また国内でも誌面展開において続編が掲載されたほか、放送開始25周年を迎えた2018年には株式会社トリガー制作のアニメ番組『SSSS.GRIDMAN 』としてリメイクされ、さらに2023年には『グリッドマンユニバース』と題した長編アニメ映画も公開され大ヒットを記録する等、その躍進は留まることを知りません。
ウルトラマンと並んで、今や円谷プロを代表する人気ヒーローとして認知されてきたグリッドマンは、コンピュータ・ワールドを飛び出し、まだ見ぬ未来に向かって新たな世界を開拓し続ける夢のヒーローとして現在も活躍し続けています。
【通りすがりの仮面ライダーだ。覚えておけ!】その正体はショッカー大首領!?俺様キャラの仮面ライダー、ディケイドとは何者か?
ここまで『電光超人グリッドマン(1993)』の物語について上述してきました。
しかしいくつもの世界を渡り歩き、悪と戦った特撮ヒーローはまだまだ数多存在します。その中でも特に強烈な個性を残し、後の特撮ヒーロー番組史上において大きな影響を与えたスーパーヒーローをご紹介します。
そのスーパーヒーローとは、仮面ライダーディケイド。半世紀以上に渡り展開され、親子3世代に渡って支持される、東映制作の特撮ヒーロー番組『仮面ライダー(1971)』シリーズにおいて登場した、歴史ある仮面ライダーのひとりでした。彼のことをお話する前に、少しだけ仮面ライダーシリーズについてご紹介をさせて下さい。
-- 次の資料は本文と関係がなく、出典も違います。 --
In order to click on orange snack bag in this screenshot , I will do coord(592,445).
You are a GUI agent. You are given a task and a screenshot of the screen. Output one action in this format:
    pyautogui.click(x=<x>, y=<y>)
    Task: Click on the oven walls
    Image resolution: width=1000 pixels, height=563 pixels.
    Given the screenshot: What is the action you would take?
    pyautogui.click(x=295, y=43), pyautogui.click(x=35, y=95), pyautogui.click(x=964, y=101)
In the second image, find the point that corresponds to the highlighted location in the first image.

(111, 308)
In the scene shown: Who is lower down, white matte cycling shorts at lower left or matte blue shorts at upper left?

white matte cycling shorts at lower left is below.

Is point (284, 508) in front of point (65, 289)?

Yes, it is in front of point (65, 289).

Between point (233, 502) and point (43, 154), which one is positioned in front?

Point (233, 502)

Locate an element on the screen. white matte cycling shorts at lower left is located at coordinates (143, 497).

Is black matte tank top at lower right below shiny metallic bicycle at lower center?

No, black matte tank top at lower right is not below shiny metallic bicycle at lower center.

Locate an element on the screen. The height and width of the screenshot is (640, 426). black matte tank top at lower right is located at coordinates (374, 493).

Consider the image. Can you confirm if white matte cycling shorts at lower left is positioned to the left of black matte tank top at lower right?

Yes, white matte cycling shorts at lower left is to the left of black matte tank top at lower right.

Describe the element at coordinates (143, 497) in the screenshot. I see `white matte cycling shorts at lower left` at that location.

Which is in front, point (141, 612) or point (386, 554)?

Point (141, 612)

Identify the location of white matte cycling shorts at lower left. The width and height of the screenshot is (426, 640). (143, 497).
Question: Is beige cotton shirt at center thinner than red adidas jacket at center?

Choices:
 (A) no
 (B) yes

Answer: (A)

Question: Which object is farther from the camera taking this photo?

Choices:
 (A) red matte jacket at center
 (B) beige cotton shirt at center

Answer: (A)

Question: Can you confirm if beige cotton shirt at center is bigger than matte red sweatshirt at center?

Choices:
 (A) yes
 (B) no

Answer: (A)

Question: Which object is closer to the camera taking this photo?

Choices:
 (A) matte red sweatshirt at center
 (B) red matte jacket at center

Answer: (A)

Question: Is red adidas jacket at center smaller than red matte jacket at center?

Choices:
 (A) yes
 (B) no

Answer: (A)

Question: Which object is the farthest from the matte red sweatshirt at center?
仮面ライダーは、漫画家・石ノ森章太郎先生の原作で生み出された特撮ヒーローのことです。1971年にシリーズ第1作『仮面ライダー(1971)』の放送が開始され、主人公が悪の秘密結社ショッカーによって改造手術を施されて、バッタの能力を持った大自然の使者・仮面ライダーとなり、毎週ショッカーが送り込む恐ろしい怪人と戦う物語が展開されました。
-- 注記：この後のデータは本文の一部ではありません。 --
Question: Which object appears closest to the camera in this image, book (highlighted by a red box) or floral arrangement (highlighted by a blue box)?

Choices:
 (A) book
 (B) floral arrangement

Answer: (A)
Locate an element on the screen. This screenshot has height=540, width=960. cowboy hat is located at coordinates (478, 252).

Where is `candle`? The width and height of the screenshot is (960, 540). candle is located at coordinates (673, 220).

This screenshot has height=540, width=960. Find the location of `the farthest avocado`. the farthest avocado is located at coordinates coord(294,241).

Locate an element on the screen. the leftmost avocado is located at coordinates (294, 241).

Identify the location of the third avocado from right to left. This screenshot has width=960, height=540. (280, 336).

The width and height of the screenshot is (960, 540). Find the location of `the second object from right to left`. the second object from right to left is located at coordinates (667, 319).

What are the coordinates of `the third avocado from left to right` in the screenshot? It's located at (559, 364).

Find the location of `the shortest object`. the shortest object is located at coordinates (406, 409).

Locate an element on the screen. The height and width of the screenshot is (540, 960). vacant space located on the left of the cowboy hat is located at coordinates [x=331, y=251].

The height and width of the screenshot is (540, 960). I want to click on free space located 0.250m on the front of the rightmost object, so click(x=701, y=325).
その結果、『仮面ライダー(1971)』は国内で社会現象的な大ヒットを巻き起こすことになりました。その後、次回作『仮面ライダーV3(1973)』や『仮面ライダーBLACK RX(1988)』等の昭和の仮面ライダーシリーズを経て、『仮面ライダークウガ(2000)』から『仮面ライダージオウ(2019)』までの平成仮面ライダーシリーズ等、世代を跨ぎながらテレビシリーズは継続され、現在は『仮面ライダーガッチャード(2023)』が放送されています。
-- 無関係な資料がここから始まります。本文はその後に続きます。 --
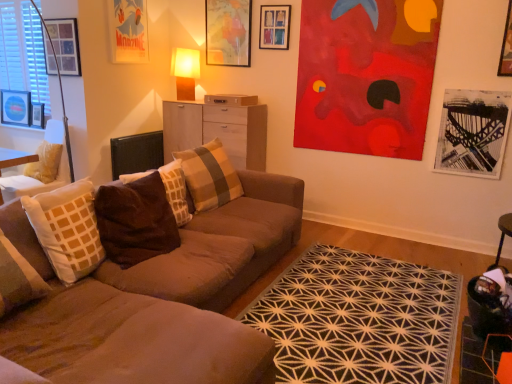
The height and width of the screenshot is (384, 512). What do you see at coordinates (62, 47) in the screenshot?
I see `wooden picture frame at upper left, the third picture frame when ordered from left to right` at bounding box center [62, 47].

This screenshot has width=512, height=384. What do you see at coordinates (159, 299) in the screenshot? I see `brown fabric couch at center` at bounding box center [159, 299].

The width and height of the screenshot is (512, 384). In order to click on brown fabric couch at center in this screenshot , I will do `click(159, 299)`.

Measure the distance between brushed metal picture frame at upper left, which ranks as the 1th picture frame in left-to-right order, and camera.

brushed metal picture frame at upper left, which ranks as the 1th picture frame in left-to-right order, and camera are 4.34 meters apart.

In order to click on brushed metal picture frame at upper left, which ranks as the 1th picture frame in left-to-right order in this screenshot , I will do `click(15, 107)`.

Measure the distance between matte brown table lamp at upper center and camera.

The depth of matte brown table lamp at upper center is 14.06 feet.

What do you see at coordinates (185, 72) in the screenshot? I see `matte brown table lamp at upper center` at bounding box center [185, 72].

You are a GUI agent. You are given a task and a screenshot of the screen. Output one action in this format:
    pyautogui.click(x=<x>, y=<y>)
    Task: Click on the white plastic window at upper left
    This screenshot has width=512, height=384.
    Given the screenshot: What is the action you would take?
    [x=23, y=51]

This screenshot has height=384, width=512. Identify the location of wooden picture frame at upper left, the sixth picture frame positioned from the right. (38, 115).

Measure the distance from wooden picture frame at upper left, the third picture frame when ordered from left to right, to brown fabric couch at center.

A distance of 2.28 meters exists between wooden picture frame at upper left, the third picture frame when ordered from left to right, and brown fabric couch at center.

Can you confirm if wooden picture frame at upper left, acting as the fifth picture frame starting from the right, is positioned to the right of brown fabric couch at center?

No, wooden picture frame at upper left, acting as the fifth picture frame starting from the right, is not to the right of brown fabric couch at center.

Considering the sizes of objects wooden picture frame at upper left, acting as the fifth picture frame starting from the right, and brown fabric couch at center in the image provided, who is taller, wooden picture frame at upper left, acting as the fifth picture frame starting from the right, or brown fabric couch at center?

Standing taller between the two is brown fabric couch at center.

Does wooden picture frame at upper left, acting as the fifth picture frame starting from the right, turn towards brown fabric couch at center?

No, wooden picture frame at upper left, acting as the fifth picture frame starting from the right, is not turned towards brown fabric couch at center.

Can you tell me how much wooden picture frame at upper center, the sixth picture frame positioned from the left, and matte wooden picture frame at upper center, the 5th picture frame positioned from the left, differ in facing direction?

0.47 degrees.

Is wooden picture frame at upper center, the sixth picture frame positioned from the left, not close to matte wooden picture frame at upper center, the 3th picture frame viewed from the right?

wooden picture frame at upper center, the sixth picture frame positioned from the left, is near matte wooden picture frame at upper center, the 3th picture frame viewed from the right, not far away.

Which object is further away from the camera taking this photo, wooden picture frame at upper center, the sixth picture frame positioned from the left, or matte wooden picture frame at upper center, the 5th picture frame positioned from the left?

matte wooden picture frame at upper center, the 5th picture frame positioned from the left.

Is wooden picture frame at upper left, placed as the 2th picture frame when sorted from left to right, completely or partially inside wooden picture frame at upper center, the sixth picture frame positioned from the left?

No, wooden picture frame at upper left, placed as the 2th picture frame when sorted from left to right, is not surrounded by wooden picture frame at upper center, the sixth picture frame positioned from the left.

Is wooden picture frame at upper center, the sixth picture frame positioned from the left, closer to camera compared to wooden picture frame at upper left, placed as the 2th picture frame when sorted from left to right?

That is True.

Considering the sizes of objects wooden picture frame at upper center, acting as the 2th picture frame starting from the right, and wooden picture frame at upper left, placed as the 2th picture frame when sorted from left to right, in the image provided, who is smaller, wooden picture frame at upper center, acting as the 2th picture frame starting from the right, or wooden picture frame at upper left, placed as the 2th picture frame when sorted from left to right,?

With smaller size is wooden picture frame at upper left, placed as the 2th picture frame when sorted from left to right.

Is wooden picture frame at upper center, the sixth picture frame positioned from the left, positioned with its back to wooden picture frame at upper left, the sixth picture frame positioned from the right?

That's not correct — wooden picture frame at upper center, the sixth picture frame positioned from the left, is not looking away from wooden picture frame at upper left, the sixth picture frame positioned from the right.

Is wooden picture frame at upper center, acting as the 2th picture frame starting from the right, not inside velvet cushioned chair at left?

Yes, wooden picture frame at upper center, acting as the 2th picture frame starting from the right, is located beyond the bounds of velvet cushioned chair at left.

From a real-world perspective, who is located higher, wooden picture frame at upper center, acting as the 2th picture frame starting from the right, or velvet cushioned chair at left?

From a 3D spatial view, wooden picture frame at upper center, acting as the 2th picture frame starting from the right, is above.

Can you confirm if wooden picture frame at upper center, acting as the 2th picture frame starting from the right, is shorter than velvet cushioned chair at left?

Yes, wooden picture frame at upper center, acting as the 2th picture frame starting from the right, is shorter than velvet cushioned chair at left.

From the picture: How distant is wooden picture frame at upper center, the sixth picture frame positioned from the left, from velvet cushioned chair at left?

They are 7.48 feet apart.

Is brown velvety pillow at center, acting as the 2th pillow starting from the front, wider or thinner than wooden picture frame at upper left, the sixth picture frame positioned from the right?

Clearly, brown velvety pillow at center, acting as the 2th pillow starting from the front, has more width compared to wooden picture frame at upper left, the sixth picture frame positioned from the right.

Is point (179, 170) closer or farther from the camera than point (39, 114)?

Point (179, 170) is closer to the camera than point (39, 114).

From the image's perspective, is brown velvety pillow at center, placed as the second pillow when sorted from back to front, beneath wooden picture frame at upper left, the sixth picture frame positioned from the right?

Indeed, from the image's perspective, brown velvety pillow at center, placed as the second pillow when sorted from back to front, is shown beneath wooden picture frame at upper left, the sixth picture frame positioned from the right.

Is brown velvety pillow at center, acting as the 2th pillow starting from the front, not near wooden picture frame at upper left, the sixth picture frame positioned from the right?

Yes, brown velvety pillow at center, acting as the 2th pillow starting from the front, is far from wooden picture frame at upper left, the sixth picture frame positioned from the right.

From a real-world perspective, is wooden picture frame at upper left, placed as the 2th picture frame when sorted from left to right, located beneath light wood cabinet at center?

Actually, wooden picture frame at upper left, placed as the 2th picture frame when sorted from left to right, is physically above light wood cabinet at center in the real world.

Does wooden picture frame at upper left, the sixth picture frame positioned from the right, have a larger size compared to light wood cabinet at center?

No.

Visually, is wooden picture frame at upper left, placed as the 2th picture frame when sorted from left to right, positioned to the left or to the right of light wood cabinet at center?

Clearly, wooden picture frame at upper left, placed as the 2th picture frame when sorted from left to right, is on the left of light wood cabinet at center in the image.

From the image's perspective, between velvet cushioned chair at left and matte wooden picture frame at upper center, the 3th picture frame viewed from the right, which one is located above?

matte wooden picture frame at upper center, the 3th picture frame viewed from the right.

Does velvet cushioned chair at left have a smaller size compared to matte wooden picture frame at upper center, the 3th picture frame viewed from the right?

No, velvet cushioned chair at left is not smaller than matte wooden picture frame at upper center, the 3th picture frame viewed from the right.

Based on the photo, which object is closer to the camera taking this photo, velvet cushioned chair at left or matte wooden picture frame at upper center, the 3th picture frame viewed from the right?

velvet cushioned chair at left is more forward.

How many degrees apart are the facing directions of velvet cushioned chair at left and matte wooden picture frame at upper center, the 5th picture frame positioned from the left?

They differ by 10.4 degrees in their facing directions.

This screenshot has height=384, width=512. I want to click on studio couch that appears below the wooden picture frame at upper left, acting as the fifth picture frame starting from the right (from a real-world perspective), so click(x=159, y=299).

Which picture frame is the 1st one when counting from the back of the wooden picture frame at upper center, acting as the 2th picture frame starting from the right? Please provide its 2D coordinates.

[(228, 32)]

When comparing their distances from plaid fabric pillow at center, which appears as the third pillow when viewed from the front, does brown fabric couch at center or black and white photograph of bridge at upper right, the 7th picture frame viewed from the left, seem further?

black and white photograph of bridge at upper right, the 7th picture frame viewed from the left, lies further to plaid fabric pillow at center, which appears as the third pillow when viewed from the front, than the other object.

Estimate the real-world distances between objects in this image. Which object is closer to wooden picture frame at upper center, acting as the 2th picture frame starting from the right, velvet cushioned chair at left or matte brown table lamp at upper center?

matte brown table lamp at upper center.

Which object lies nearer to the anchor point wooden picture frame at upper center, acting as the 2th picture frame starting from the right, velvet cushioned chair at left or light wood cabinet at center?

light wood cabinet at center.

Considering their positions, is plaid fabric pillow at center, which appears as the third pillow when viewed from the front, positioned further to brushed metal picture frame at upper left, which ranks as the 7th picture frame in right-to-left order, than wooden picture frame at upper left, the third picture frame when ordered from left to right?

Among the two, plaid fabric pillow at center, which appears as the third pillow when viewed from the front, is located further to brushed metal picture frame at upper left, which ranks as the 7th picture frame in right-to-left order.

Based on their spatial positions, is wooden picture frame at upper left, placed as the 2th picture frame when sorted from left to right, or black and white photograph of bridge at upper right, marked as the 1th picture frame in a right-to-left arrangement, further from matte paper poster at upper left, which appears as the 4th picture frame when viewed from the right?

The object further to matte paper poster at upper left, which appears as the 4th picture frame when viewed from the right, is black and white photograph of bridge at upper right, marked as the 1th picture frame in a right-to-left arrangement.

Considering their positions, is wooden picture frame at upper left, the sixth picture frame positioned from the right, positioned closer to brown fabric couch at center than black and white photograph of bridge at upper right, the 7th picture frame viewed from the left?

black and white photograph of bridge at upper right, the 7th picture frame viewed from the left, lies closer to brown fabric couch at center than the other object.

Estimate the real-world distances between objects in this image. Which object is closer to orange fabric swivel chair at lower right, velvet cushioned chair at left or brown velvety pillow at center, acting as the 2th pillow starting from the front?

The object closer to orange fabric swivel chair at lower right is brown velvety pillow at center, acting as the 2th pillow starting from the front.

Which object lies further to the anchor point wooden picture frame at upper left, acting as the fifth picture frame starting from the right, wooden picture frame at upper center, the sixth picture frame positioned from the left, or black and white photograph of bridge at upper right, the 7th picture frame viewed from the left?

black and white photograph of bridge at upper right, the 7th picture frame viewed from the left, is further to wooden picture frame at upper left, acting as the fifth picture frame starting from the right.

I want to click on cabinetry between wooden picture frame at upper left, placed as the 2th picture frame when sorted from left to right, and orange fabric swivel chair at lower right from left to right, so click(217, 131).

The height and width of the screenshot is (384, 512). What are the coordinates of `table lamp located between velvet cushioned chair at left and orange fabric swivel chair at lower right in the left-right direction` in the screenshot? It's located at (185, 72).

Where is `chair situated between white plastic window at upper left and black and white photograph of bridge at upper right, marked as the 1th picture frame in a right-to-left arrangement, from left to right`? The width and height of the screenshot is (512, 384). chair situated between white plastic window at upper left and black and white photograph of bridge at upper right, marked as the 1th picture frame in a right-to-left arrangement, from left to right is located at coordinates (39, 168).

Identify the location of swivel chair located between light wood cabinet at center and black and white photograph of bridge at upper right, the 7th picture frame viewed from the left, in the left-right direction. (499, 361).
さて、今回ご紹介する『仮面ライダーディケイド(2009)』は、上述した『仮面ライダークウガ(2000)』を起点とする平成仮面ライダーシリーズの第10作目。節目かつ記念碑的な作品としての役割を担った作品であり、本作に登場した仮面ライダーディケイドは過去9作品に登場した平成仮面ライダー達を総括する役割が与えられました。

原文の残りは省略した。